Once you’ve given Contactually permission to access your email, it scans the relationships that you have developed and then lets you know when and how you can reconnect with them. But no worries, it doesn’t read your email. It simply scans the recipients and the time. As Cappaert tells me, “our average user tends to be very transactional and they don’t have big privacy concerns, but we’re taking care of them anyway.”

It’s that transactional versus relationship idea that Contactually really addresses. Though we may handle things on a transactional level, we’re really building relationships via email. So instead of making sure that we’re reaching 50 people every day, Contactually wants to help your relationship with only 3 to 5.

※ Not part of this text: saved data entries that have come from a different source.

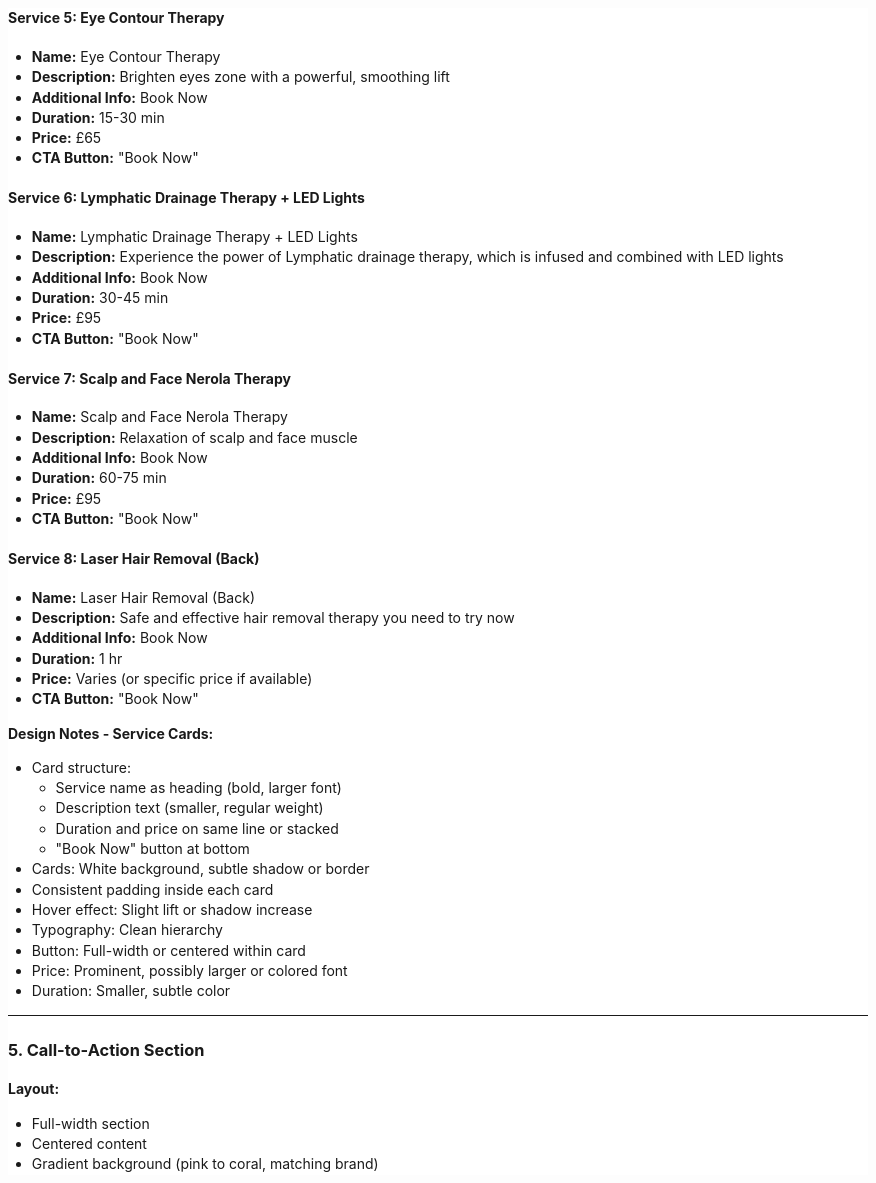#### Service 5: Eye Contour Therapy
- **Name:** Eye Contour Therapy
- **Description:** Brighten eyes zone with a powerful, smoothing lift
- **Additional Info:** Book Now
- **Duration:** 15-30 min
- **Price:** £65
- **CTA Button:** "Book Now"

#### Service 6: Lymphatic Drainage Therapy + LED Lights
- **Name:** Lymphatic Drainage Therapy + LED Lights
- **Description:** Experience the power of Lymphatic drainage therapy, which is infused and combined with LED lights
- **Additional Info:** Book Now
- **Duration:** 30-45 min
- **Price:** £95
- **CTA Button:** "Book Now"

#### Service 7: Scalp and Face Nerola Therapy
- **Name:** Scalp and Face Nerola Therapy
- **Description:** Relaxation of scalp and face muscle
- **Additional Info:** Book Now
- **Duration:** 60-75 min
- **Price:** £95
- **CTA Button:** "Book Now"

#### Service 8: Laser Hair Removal (Back)
- **Name:** Laser Hair Removal (Back)
- **Description:** Safe and effective hair removal therapy you need to try now
- **Additional Info:** Book Now
- **Duration:** 1 hr
- **Price:** Varies (or specific price if available)
- **CTA Button:** "Book Now"

**Design Notes - Service Cards:**
- Card structure:
  - Service name as heading (bold, larger font)
  - Description text (smaller, regular weight)
  - Duration and price on same line or stacked
  - "Book Now" button at bottom
- Cards: White background, subtle shadow or border
- Consistent padding inside each card
- Hover effect: Slight lift or shadow increase
- Typography: Clean hierarchy
- Button: Full-width or centered within card
- Price: Prominent, possibly larger or colored font
- Duration: Smaller, subtle color

---

### 5. Call-to-Action Section
**Layout:**
- Full-width section
- Centered content
- Gradient background (pink to coral, matching brand)
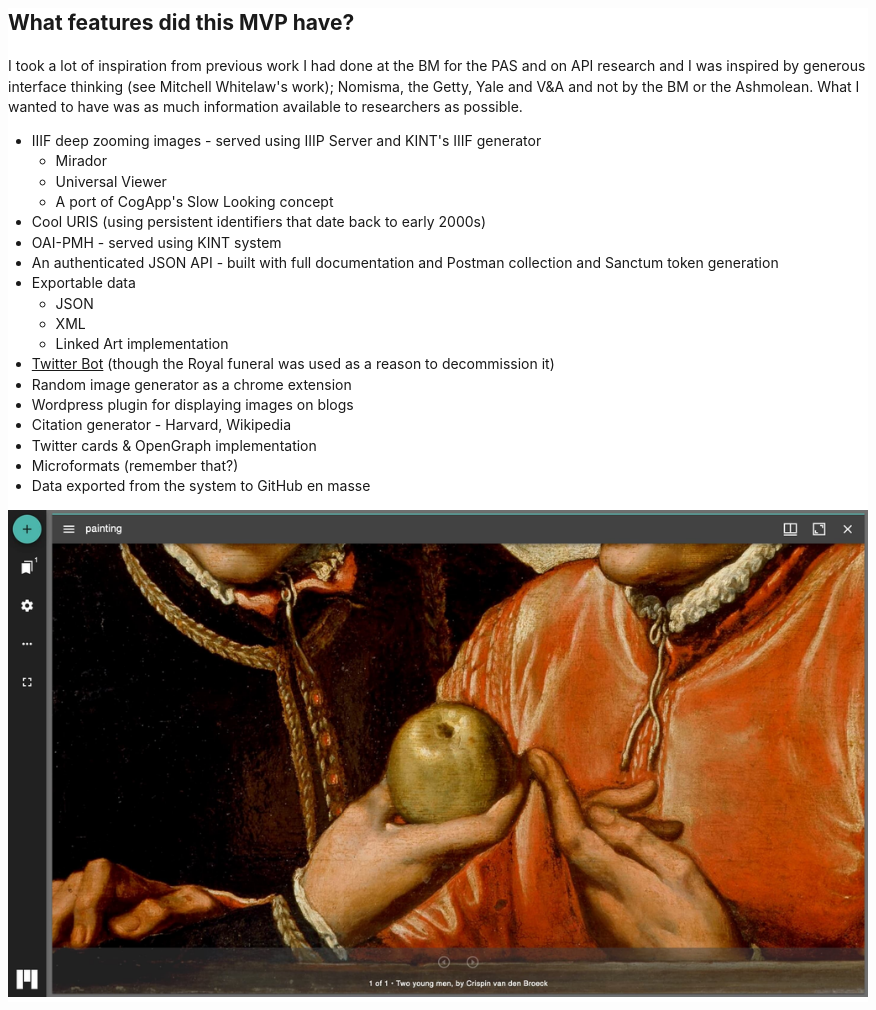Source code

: ## What features did this MVP have?

I took a lot of inspiration from previous work I had done at the BM for the PAS and on API research and
I was inspired by generous interface thinking (see Mitchell Whitelaw's work); Nomisma, the Getty, Yale and V&A and not by the BM or the Ashmolean. 
What I wanted to have was as much information available to researchers as possible. 

* IIIF deep zooming images - served using IIIP Server and KINT's IIIF generator
  * Mirador
  * Universal Viewer 
  * A port of CogApp's Slow Looking concept
* Cool URIS (using persistent identifiers that date back to early 2000s)
* OAI-PMH - served using KINT system
* An authenticated JSON API - built with full documentation and Postman collection and Sanctum token generation
* Exportable data
  * JSON
  * XML
  * Linked Art implementation
* [Twitter Bot](https://twitter.com/fitzartbot) (though the Royal funeral was used as a reason to decommission it)
* Random image generator as a chrome extension
* Wordpress plugin for displaying images on blogs
* Citation generator - Harvard, Wikipedia 
* Twitter cards & OpenGraph implementation
* Microformats (remember that?)
* Data exported from the system to GitHub en masse

![A screenshot of record 1165's Mirador IIIF viewer](../images/2022/mirador.jpg)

“Right now there’s really nobody out there that we know of that is solving this problem. We have Priority Inbox, and it’s pretty good. But if we can make it fun and easy then we can do so much more.”

That “more” factor is what really sets Contactually apart. It pulls in data from Facebook, Twitter and over 20 other social networks, then allows you to automatically sync any or all of your information into your existing Salesforce or Highrise CRM. Contacts are placed into “buckets” with rules for how you manage them.

As of today, Contactually is getting that easier Google integration, as well as an app on the Chrome Web Store. Contactually itself is still in an invitation-only status for now, but you can sign up by using this code:

thenextweb

The team is far from finished with Contactually, according to Cappaert:

“Right now we’re a great way to get your contacts into a central spot and then take action with them. But in the future we’re adding futures akin to what you’ve seen in Mailchimp, based on the buckets where you’ve placed your contacts. We’ll also have more engaging follow-up suggestions, based on Twitter, LinkedIn and others, as well as rich integration with other systems.”

But the team is also aware that automation of everything can make things cheap. It’s with that in mind that Contactually is balancing “a little bit of effort” on your part with its own suggestions in order to truly build better relationships with your email contacts.